Last year, after splitting from their partners who bankroll life sciences companies, the technology investors formerly with Cambridge-based Atlas Venture started hunting for a new name.
Instead of writing a big check to a marketing consultant, the newly independent firm turned to a place it knows well — the Internet — with a contest that anyone could enter. The winner would get a stake in the venture fund.
Today, after sorting through some 16,000 submissions, the firm has a new name: Accomplice. The firm, which had been going by the interim name FKA Atlas, already has raised $200 million for its inaugural independent fund.

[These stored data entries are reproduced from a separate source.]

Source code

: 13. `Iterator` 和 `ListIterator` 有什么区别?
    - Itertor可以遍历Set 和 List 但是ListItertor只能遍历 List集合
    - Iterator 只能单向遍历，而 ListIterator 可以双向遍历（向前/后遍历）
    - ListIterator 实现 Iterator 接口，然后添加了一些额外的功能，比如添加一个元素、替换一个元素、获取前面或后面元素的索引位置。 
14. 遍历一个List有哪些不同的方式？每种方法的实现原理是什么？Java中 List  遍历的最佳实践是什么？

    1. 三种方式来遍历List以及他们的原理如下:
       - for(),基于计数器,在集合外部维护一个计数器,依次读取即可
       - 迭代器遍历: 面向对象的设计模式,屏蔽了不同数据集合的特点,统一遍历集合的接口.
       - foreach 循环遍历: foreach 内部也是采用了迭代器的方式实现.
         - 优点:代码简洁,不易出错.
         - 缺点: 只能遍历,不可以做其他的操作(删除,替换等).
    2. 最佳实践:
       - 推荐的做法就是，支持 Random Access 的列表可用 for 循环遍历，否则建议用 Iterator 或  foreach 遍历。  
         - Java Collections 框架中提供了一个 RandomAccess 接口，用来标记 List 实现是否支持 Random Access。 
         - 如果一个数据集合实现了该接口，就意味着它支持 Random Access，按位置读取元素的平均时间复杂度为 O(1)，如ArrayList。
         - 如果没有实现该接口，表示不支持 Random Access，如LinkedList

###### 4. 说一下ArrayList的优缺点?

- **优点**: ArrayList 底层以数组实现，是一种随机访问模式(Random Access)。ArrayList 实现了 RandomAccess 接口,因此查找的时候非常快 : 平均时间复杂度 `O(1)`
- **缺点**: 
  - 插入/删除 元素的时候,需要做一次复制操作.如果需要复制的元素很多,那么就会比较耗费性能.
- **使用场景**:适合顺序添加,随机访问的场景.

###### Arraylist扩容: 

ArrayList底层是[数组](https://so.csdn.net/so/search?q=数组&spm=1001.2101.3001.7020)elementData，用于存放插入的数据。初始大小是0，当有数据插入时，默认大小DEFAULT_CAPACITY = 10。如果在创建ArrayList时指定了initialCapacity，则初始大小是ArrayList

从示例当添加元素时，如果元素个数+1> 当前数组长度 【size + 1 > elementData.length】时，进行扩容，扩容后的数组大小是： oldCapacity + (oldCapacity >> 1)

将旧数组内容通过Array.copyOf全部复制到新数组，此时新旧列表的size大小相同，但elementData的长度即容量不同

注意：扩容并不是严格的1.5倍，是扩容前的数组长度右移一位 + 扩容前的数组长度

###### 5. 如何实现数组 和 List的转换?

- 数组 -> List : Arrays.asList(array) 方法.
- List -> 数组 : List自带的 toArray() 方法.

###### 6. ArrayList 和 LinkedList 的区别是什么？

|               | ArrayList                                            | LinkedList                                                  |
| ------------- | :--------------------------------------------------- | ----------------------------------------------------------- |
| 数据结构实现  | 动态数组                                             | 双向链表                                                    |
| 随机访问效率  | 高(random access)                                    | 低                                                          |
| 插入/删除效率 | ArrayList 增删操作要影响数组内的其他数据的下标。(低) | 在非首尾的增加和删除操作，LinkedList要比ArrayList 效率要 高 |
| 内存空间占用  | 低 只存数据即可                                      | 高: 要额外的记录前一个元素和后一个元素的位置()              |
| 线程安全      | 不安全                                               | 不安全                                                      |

The initial cull of submitted names was tackled by Sarah Downey, who works in marketing at Accomplice, and Zoe Anetakis, the executive director of TUGG, a tech-industry charity affiliated with the firm.
“We definitely went to hotel bar with this spreadsheet of 16,000 names and said, ‘OK, you take 8,000 and I’ll take 8,000,’ and got a glass of wine,” Downey said.
Unsurprisingly, there were plenty of cringeworthy ideas. Some suggested names appeared to be random combinations of words, such as Horn OK Please or Cranky Neon Halal Frogmen.
There were also plenty of jokes about the fact that three of the firm’s four partners have bald heads: BigBaldBold, D.O.M.E. (Development Of Marketable Endeavors), and Better than Average Liquidity Divestment (BALD).
Some entrants toyed with the the peculiar jargon of the business world, including CollabTronik, Synergy Dynamics Inc., and Incredivest Ventures. Others highlighted the much-lamented lack of diversity in the tech sector, including Boring White Men and The Old Boys’ Club.
And, of course, there were Boston-themed ideas: Tom Brady Capital, Good Tech Hunting, Chowderhead Ventures.
After getting down to 16 finalists, Downey checked for trademark conflicts and any unwanted associations with unsavory slang terms or obscenities in other languages, and the whole company voted to choose a winner.
In the end, the firm still chose a name that carries a whiff of criminal activity — accomplices, after all, are more often found in the courtroom than the boardroom. But it certainly stands out in an industry where competitors are still stenciling their founders’ last names on the office door.
“It was important that in branding, we didn’t go with this hokey crime-spree theme,” Downey said with a laugh. “It’s suggestive of the VC-entrepreneur relationship — they do this thing that everybody talks about, which is the big deal. And we help them.”
The winning name was submitted by Zaqary Whitnack, a Sacramento-based media and technology consultant, who won a $25,000 stake in Accomplice’s first venture fund. Whitnack also won the chance to steer a $25,000 donation to the nonprofit of his choice through TUGG. He chose Youth CITIES, which brings entrepreneurial education programs to middle and high school students.
An online contest fits with larger business trends toward valuing collaboration and cooperation, particularly in the venture investing world, said Dan Hardie, a creative director at Cambridge-based marketing agency Toth + Co.
“The idea of shared success is kind of a cool idea to promote the category,” Hardie said. “The name is only a part of the puzzle, but it sounds like they’re off to a good start.”
Accomplice’s notable previous investments include companies like online investment network AngelList, cash-prize fantasy sports startup DraftKings, and digital security company Bit9. Accomplice says it has made a handful of early investments with its new fund, including the tech-skills education company Startup Institute.